* Extrait *

%%

On peut lire l’album de Killoffer, « Killoffer tel qu’en lui-même » sans avoir à l’esprit cette belle maxime freudienne, et profiter avec jubilation d’un album parfaitement réussi, autant graphiquement que narrativement.

 

Eclairée par les perspectives freudiennes, la lecture de l’album, sans perdre de ses qualités intrinsèques, prend une dimension encore plus réjouissante.

 

Killoffer, membre de l’Oubapo, est  un illustrateur de talent, et son album en donne la pleine mesure. L’album est un recueil des pages hebdomadaires, mensuelles publiées par ce dessinateur dans la regrettée revue Le Tigre, entre 2010 et 2015.

%%

* Exercices *
(A) Répondez à ces questions à partir de l'extrait sur l'album de Killoffer, une réponse par ligne, en reprenant les repères (i), (ii) et (iii) :
(i) De quel groupe Killoffer est-il membre ?
(ii) Dans quelle revue les pages réunies dans l'album ont-elles paru ?
(iii) Entre quelles années ces pages ont-elles été publiées ?
(B) Pour chaque affirmation, dites par oui ou par non si elle s'accorde avec l'extrait sur l'album de Killoffer, et citez les mots décisifs de l'extrait :
(i) L'album ne peut être apprécié que si l'on a en tête la maxime freudienne.
(ii) L'album rassemble des pages publiées dans une revue.
(iii) La lecture freudienne fait perdre à l'album ses qualités propres.
(C) Reprenez l'extrait sur l'album de Killoffer après sa dernière phrase et poursuivez-le.

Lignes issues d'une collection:

%%

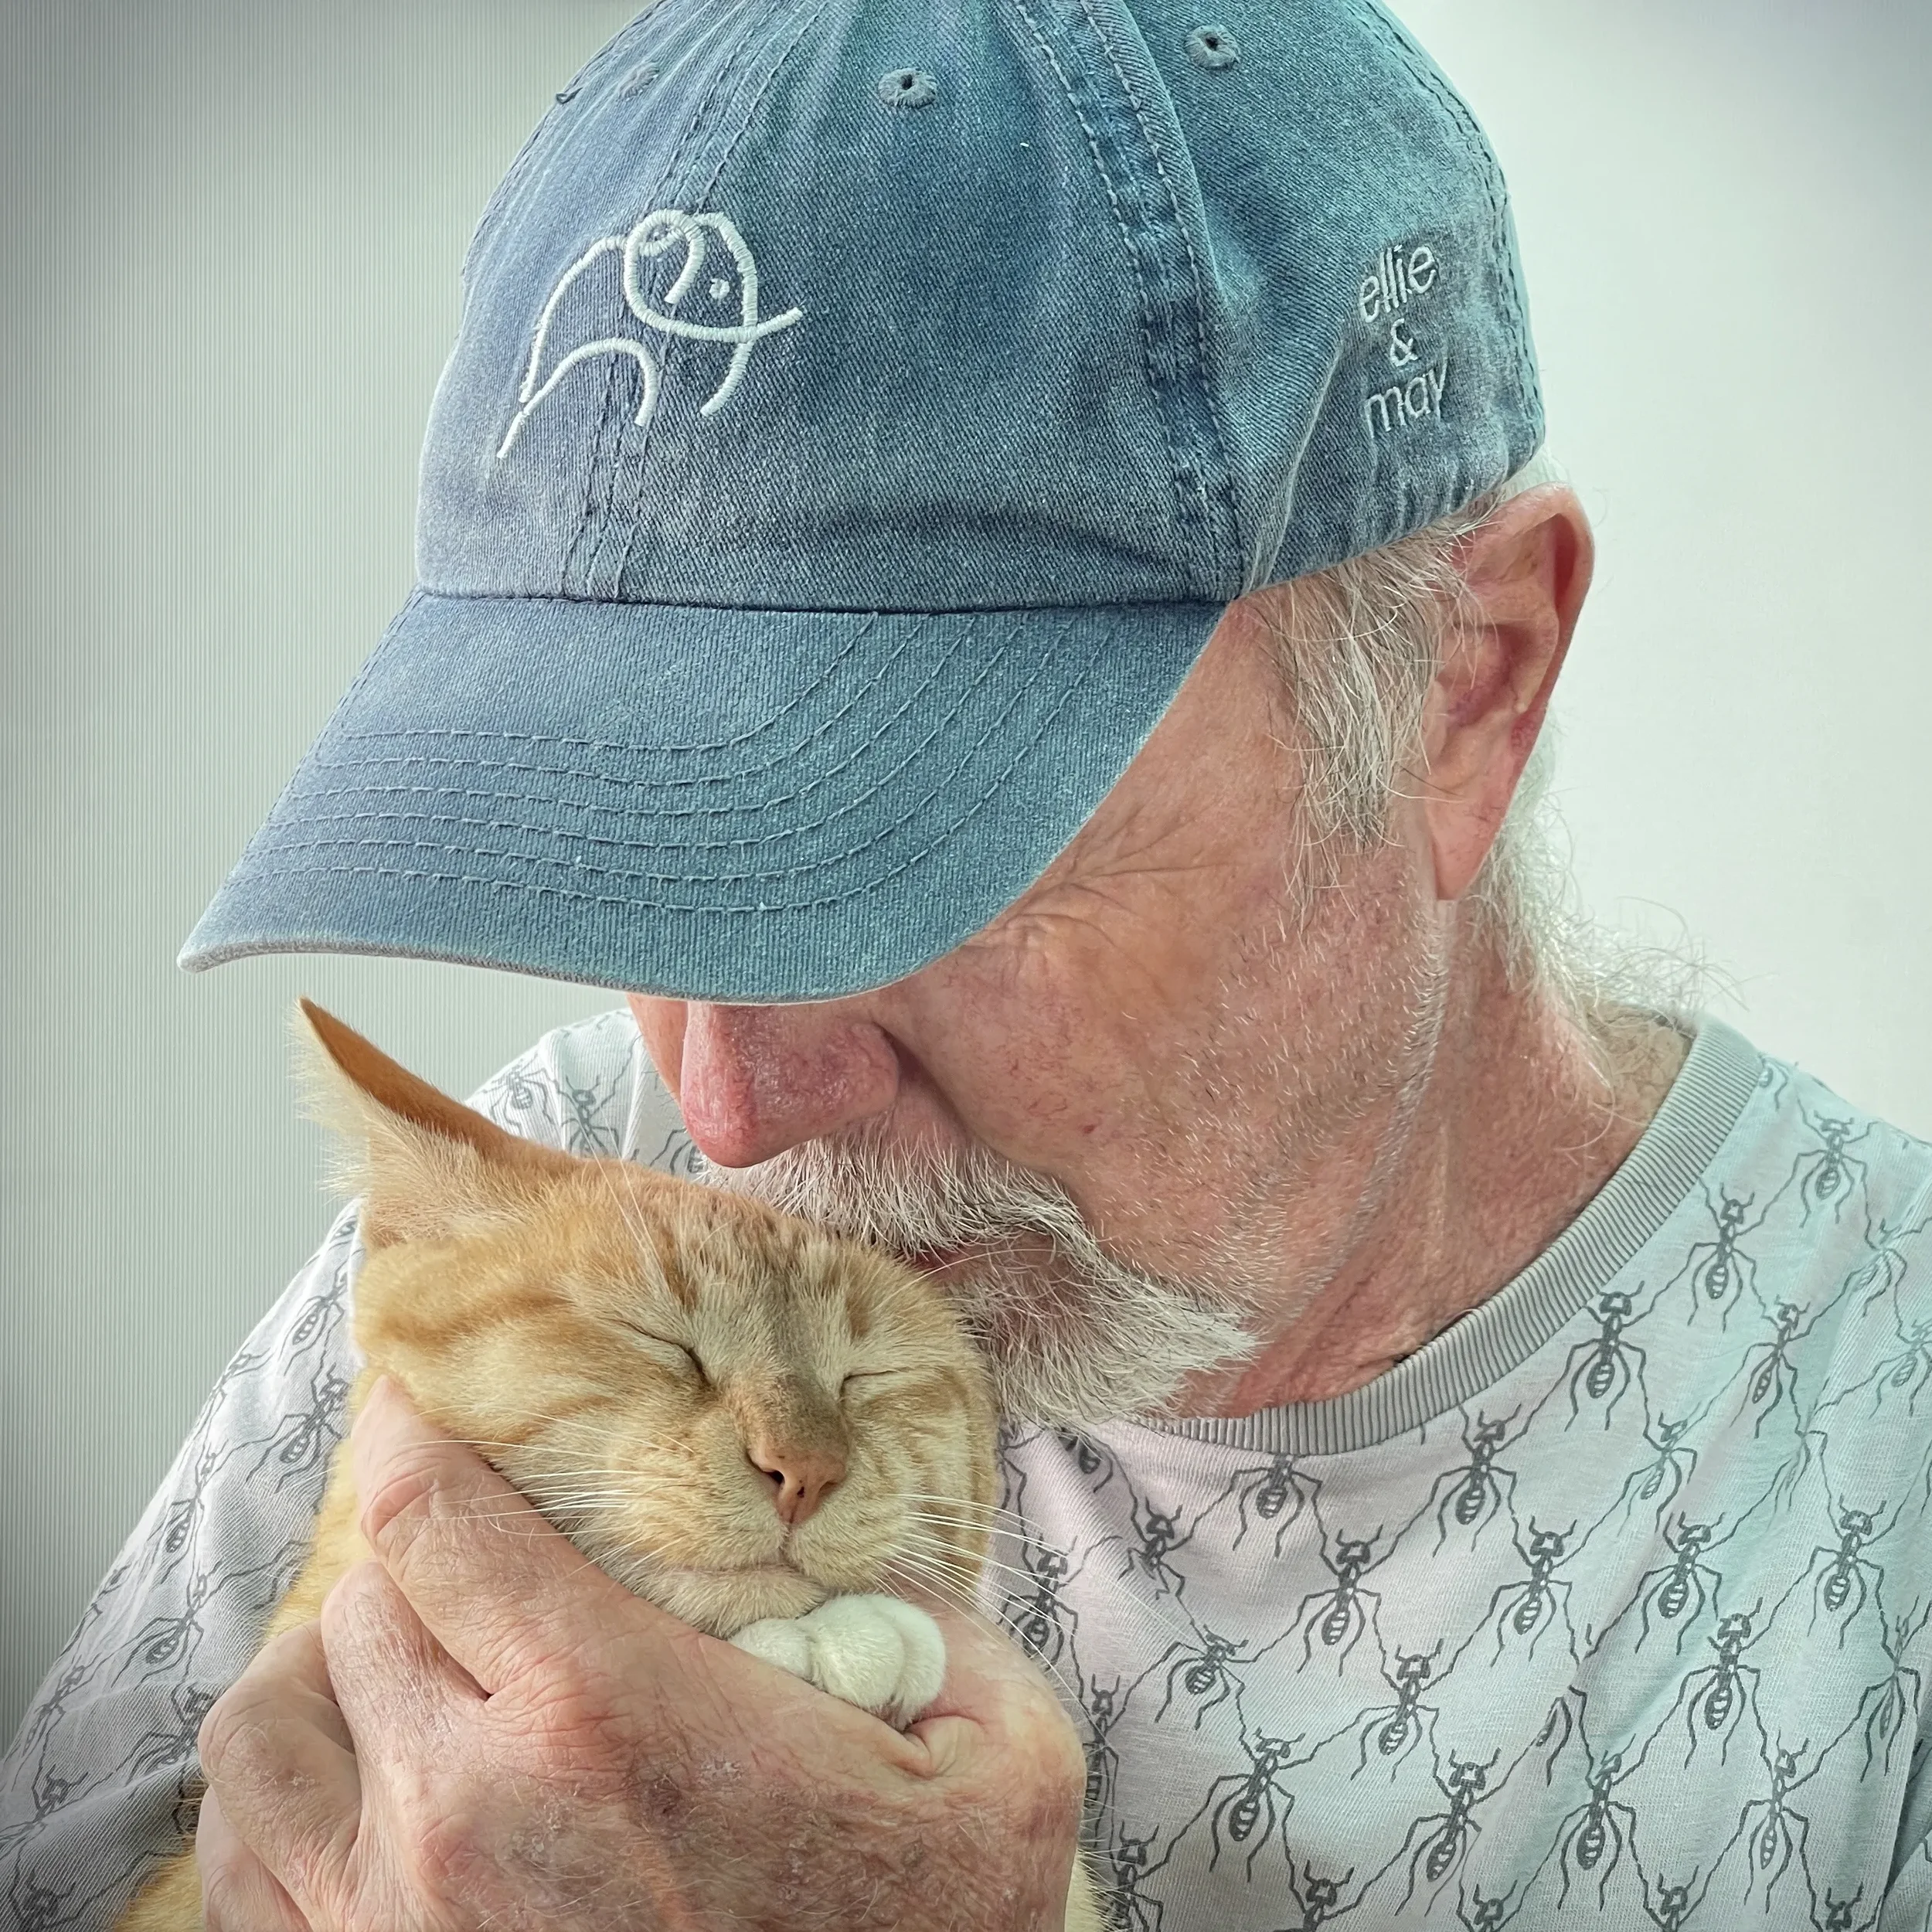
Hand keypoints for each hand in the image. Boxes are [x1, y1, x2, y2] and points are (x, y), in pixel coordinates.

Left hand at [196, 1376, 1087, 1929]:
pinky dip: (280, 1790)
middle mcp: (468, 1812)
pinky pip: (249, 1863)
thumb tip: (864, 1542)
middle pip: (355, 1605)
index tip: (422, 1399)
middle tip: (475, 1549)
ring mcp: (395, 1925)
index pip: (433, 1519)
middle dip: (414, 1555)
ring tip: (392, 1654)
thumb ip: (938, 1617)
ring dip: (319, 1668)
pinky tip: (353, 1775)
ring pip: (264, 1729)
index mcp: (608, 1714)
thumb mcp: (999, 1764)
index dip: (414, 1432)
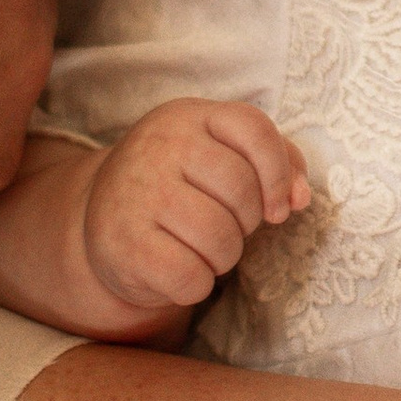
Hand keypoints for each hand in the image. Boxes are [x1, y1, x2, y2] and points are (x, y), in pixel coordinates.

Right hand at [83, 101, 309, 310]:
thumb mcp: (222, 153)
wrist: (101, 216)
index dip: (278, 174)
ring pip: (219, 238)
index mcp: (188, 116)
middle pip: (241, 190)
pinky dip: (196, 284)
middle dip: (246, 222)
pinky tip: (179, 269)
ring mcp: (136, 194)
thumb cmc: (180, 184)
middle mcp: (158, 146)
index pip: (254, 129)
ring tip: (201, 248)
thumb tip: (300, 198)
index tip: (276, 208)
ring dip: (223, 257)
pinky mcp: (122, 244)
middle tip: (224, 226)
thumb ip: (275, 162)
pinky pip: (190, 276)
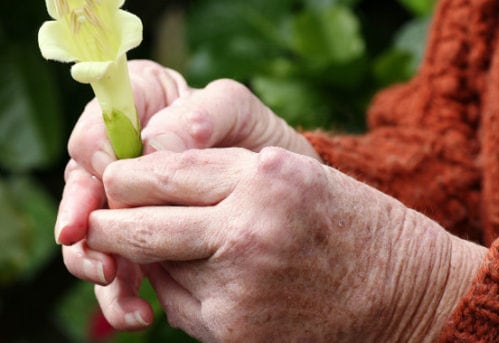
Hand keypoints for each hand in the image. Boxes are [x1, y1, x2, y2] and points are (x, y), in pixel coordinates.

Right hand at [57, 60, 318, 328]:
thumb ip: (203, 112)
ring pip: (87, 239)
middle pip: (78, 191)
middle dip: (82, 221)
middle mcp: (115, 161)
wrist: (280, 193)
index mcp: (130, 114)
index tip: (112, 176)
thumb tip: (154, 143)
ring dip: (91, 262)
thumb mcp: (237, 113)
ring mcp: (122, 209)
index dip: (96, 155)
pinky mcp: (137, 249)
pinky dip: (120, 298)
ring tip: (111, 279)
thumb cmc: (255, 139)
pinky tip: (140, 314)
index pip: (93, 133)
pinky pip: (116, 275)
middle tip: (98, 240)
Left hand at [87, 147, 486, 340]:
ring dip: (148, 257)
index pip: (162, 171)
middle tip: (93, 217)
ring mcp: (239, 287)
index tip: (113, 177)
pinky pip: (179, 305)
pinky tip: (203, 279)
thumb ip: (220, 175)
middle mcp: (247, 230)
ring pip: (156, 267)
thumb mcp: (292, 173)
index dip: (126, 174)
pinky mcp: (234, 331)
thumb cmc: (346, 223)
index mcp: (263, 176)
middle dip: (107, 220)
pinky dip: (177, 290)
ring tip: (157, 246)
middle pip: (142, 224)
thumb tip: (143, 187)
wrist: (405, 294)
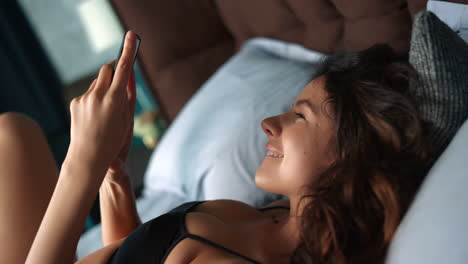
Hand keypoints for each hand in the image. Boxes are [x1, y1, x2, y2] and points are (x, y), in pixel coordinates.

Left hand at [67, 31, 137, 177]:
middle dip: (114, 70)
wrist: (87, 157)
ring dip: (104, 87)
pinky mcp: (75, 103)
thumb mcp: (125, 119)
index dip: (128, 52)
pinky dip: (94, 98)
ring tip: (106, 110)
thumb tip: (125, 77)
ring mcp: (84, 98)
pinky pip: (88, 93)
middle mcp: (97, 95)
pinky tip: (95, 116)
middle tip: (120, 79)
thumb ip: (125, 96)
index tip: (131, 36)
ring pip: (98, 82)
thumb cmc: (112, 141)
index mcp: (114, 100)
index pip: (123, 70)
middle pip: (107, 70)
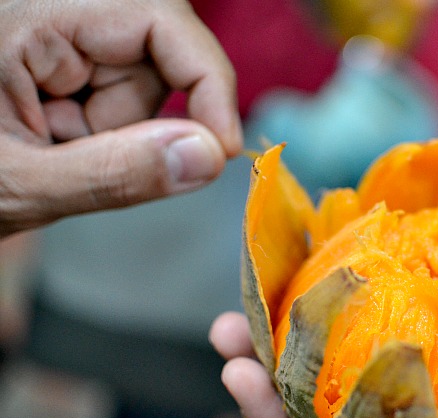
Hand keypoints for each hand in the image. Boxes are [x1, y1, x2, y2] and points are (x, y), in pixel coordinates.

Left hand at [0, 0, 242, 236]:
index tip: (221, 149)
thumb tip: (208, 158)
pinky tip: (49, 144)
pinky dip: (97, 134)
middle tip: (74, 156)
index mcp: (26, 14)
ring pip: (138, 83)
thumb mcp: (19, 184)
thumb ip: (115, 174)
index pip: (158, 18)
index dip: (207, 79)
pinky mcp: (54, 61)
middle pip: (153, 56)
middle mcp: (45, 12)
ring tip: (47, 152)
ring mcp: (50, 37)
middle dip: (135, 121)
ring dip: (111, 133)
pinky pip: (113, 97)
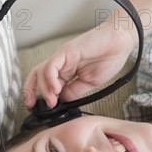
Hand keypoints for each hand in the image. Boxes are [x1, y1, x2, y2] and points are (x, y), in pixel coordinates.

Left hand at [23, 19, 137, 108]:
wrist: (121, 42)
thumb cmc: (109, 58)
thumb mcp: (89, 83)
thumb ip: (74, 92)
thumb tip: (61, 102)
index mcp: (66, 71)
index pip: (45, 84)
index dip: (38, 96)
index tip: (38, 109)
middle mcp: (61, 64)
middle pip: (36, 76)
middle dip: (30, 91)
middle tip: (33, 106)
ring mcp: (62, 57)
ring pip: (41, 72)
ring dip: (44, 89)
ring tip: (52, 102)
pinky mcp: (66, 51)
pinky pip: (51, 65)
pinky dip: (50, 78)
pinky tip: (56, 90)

%%

* Corrigé *
(A)
(i) De l'Oubapo.
(ii) Dans la revue Le Tigre.
(iii) Entre 2010 et 2015.

(B)
(i) Non : « sans avoir à l’esprit cette belle maxime freudienne »
(ii) Oui : « L’album est un recueil des pages hebdomadaires, mensuelles publiées par ce dessinateur dans la regrettée revue Le Tigre »
(iii) Non : « sans perdre de ses qualités intrinsèques »

(C)
A partir d’un format atypique, Killoffer propose des récits courts en page droite – tenant sur une seule planche, à une exception près – accompagnés à gauche d’une illustration pleine page. Ces illustrations page gauche, proches parfois de l’estampe, sont des merveilles de condensé et de poésie. Tout est dit dans ces dessins de la solitude, de la perplexité, de la dualité de l’individu face à la vie, que ce soit dans des circonstances banalement matérielles ou face à l’immensité du monde. On voit ainsi un Killoffer perplexe au moment du choix dans une boucherie, un Killoffer cerné de femmes au café, un Killoffer dilué au milieu de ses propres avatars, un Killoffer errant dans le cosmos. Et bien sûr, plusieurs fois, Killoffer hébété par son toxique, l’alcool.

 

Les pages de droite proposent des récits courts, pour lesquels ce dessinateur sait déployer tous ses talents narratifs, et son sens de l’humour, assez irrésistible il faut en convenir. Ces récits sont rarement à l’avantage de leur auteur qui en est le sujet de bout en bout : le livre est une autobiographie quasi-documentaire où Killoffer joue assez magistralement de son auto-dépréciation, de ses tares, de ses vertigineuses lacunes, de ses inhibitions, décalages, contretemps, hébétudes et ressassements de ses tares.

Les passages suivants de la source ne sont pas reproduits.